Information shown
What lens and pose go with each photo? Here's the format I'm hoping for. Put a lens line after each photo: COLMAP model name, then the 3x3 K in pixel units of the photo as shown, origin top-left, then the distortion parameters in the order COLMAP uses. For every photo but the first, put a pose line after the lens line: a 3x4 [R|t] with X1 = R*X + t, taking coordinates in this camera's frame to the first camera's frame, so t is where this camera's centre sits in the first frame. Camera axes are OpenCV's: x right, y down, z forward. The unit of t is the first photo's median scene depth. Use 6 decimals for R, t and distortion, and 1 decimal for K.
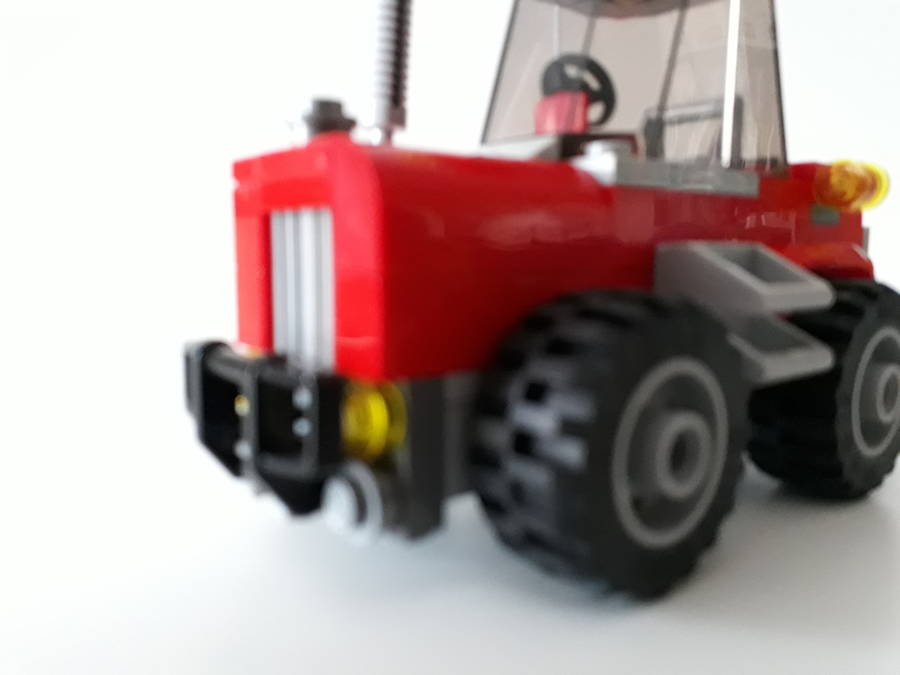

...

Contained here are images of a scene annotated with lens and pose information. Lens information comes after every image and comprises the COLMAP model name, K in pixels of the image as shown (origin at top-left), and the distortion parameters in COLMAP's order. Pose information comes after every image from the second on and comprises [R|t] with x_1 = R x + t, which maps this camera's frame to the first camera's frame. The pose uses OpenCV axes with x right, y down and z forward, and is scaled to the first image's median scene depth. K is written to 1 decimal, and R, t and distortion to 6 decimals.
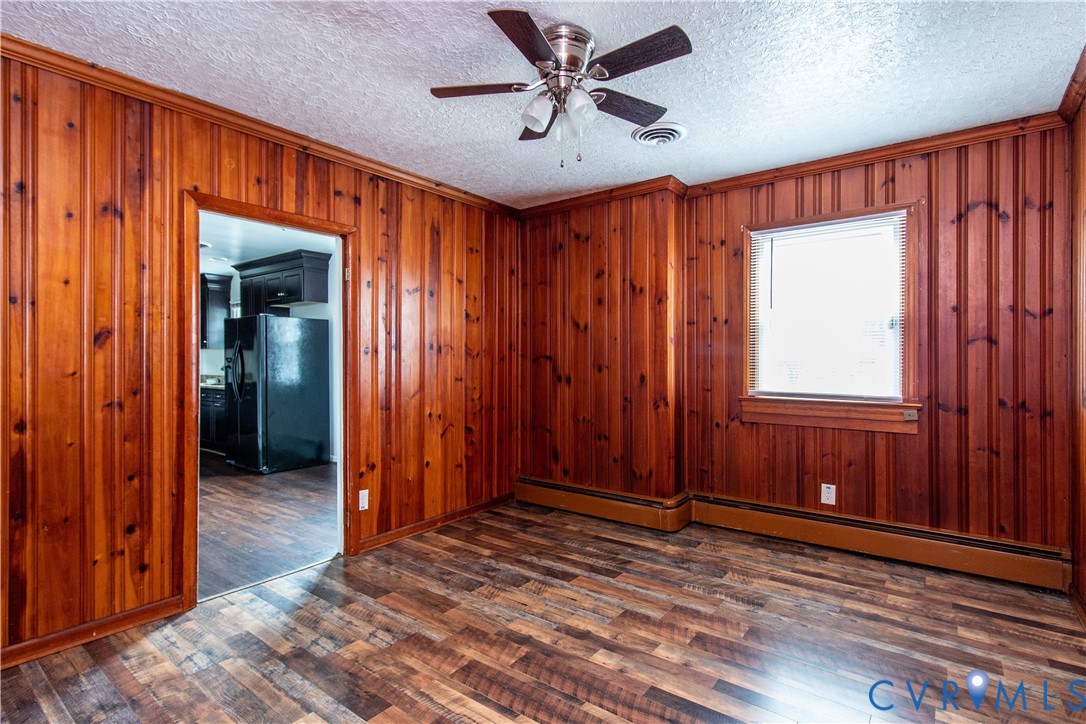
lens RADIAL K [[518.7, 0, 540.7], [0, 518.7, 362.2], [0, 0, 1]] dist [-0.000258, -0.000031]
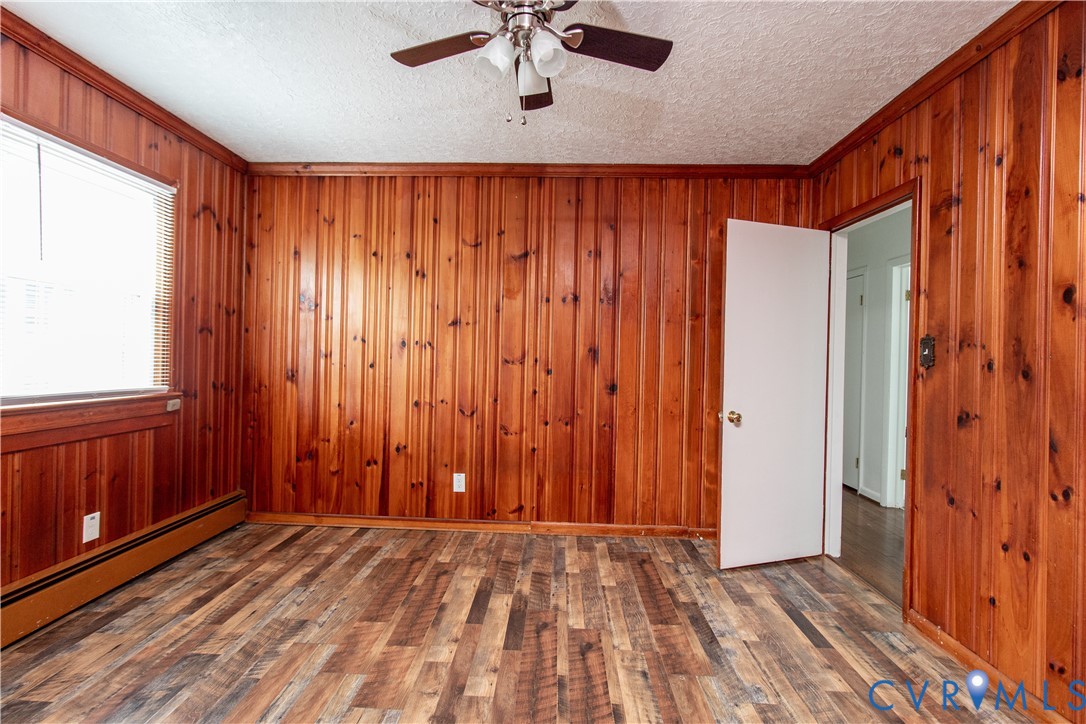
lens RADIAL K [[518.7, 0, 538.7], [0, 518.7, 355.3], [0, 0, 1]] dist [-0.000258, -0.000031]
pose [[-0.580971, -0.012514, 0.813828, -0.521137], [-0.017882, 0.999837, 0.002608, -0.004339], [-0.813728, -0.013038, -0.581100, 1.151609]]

Required work
Rewrite the entries starting at the line that contains "Contained here are" and stopping after the line that contains "355.3], [0, 0, 1]] dist [-0.000258, -0.000031]" as a two-column CSV with the headers request and answer. Each row should hold one text and its answer, with each value in a single quoted field, line breaks replaced by spaces, and the pictures left out.

Response below
request,answer
"Contained here are images of a scene annotated with lens and pose information. Lens information comes after every image and comprises the COLMAP model name, K in pixels of the image as shown (origin at top-left), and the distortion parameters in COLMAP's order. Pose information comes after every image from the second on and comprises [R|t] with x_1 = R x + t, which maps this camera's frame to the first camera's frame. The pose uses OpenCV axes with x right, y down and z forward, and is scaled to the first image's median scene depth. K is written to 1 decimal, and R, t and distortion to 6 decimals.","lens RADIAL K [[518.7, 0, 540.7], [0, 518.7, 362.2], [0, 0, 1]] dist [-0.000258, -0.000031] lens RADIAL K [[518.7, 0, 538.7], [0, 518.7, 355.3], [0, 0, 1]] dist [-0.000258, -0.000031]"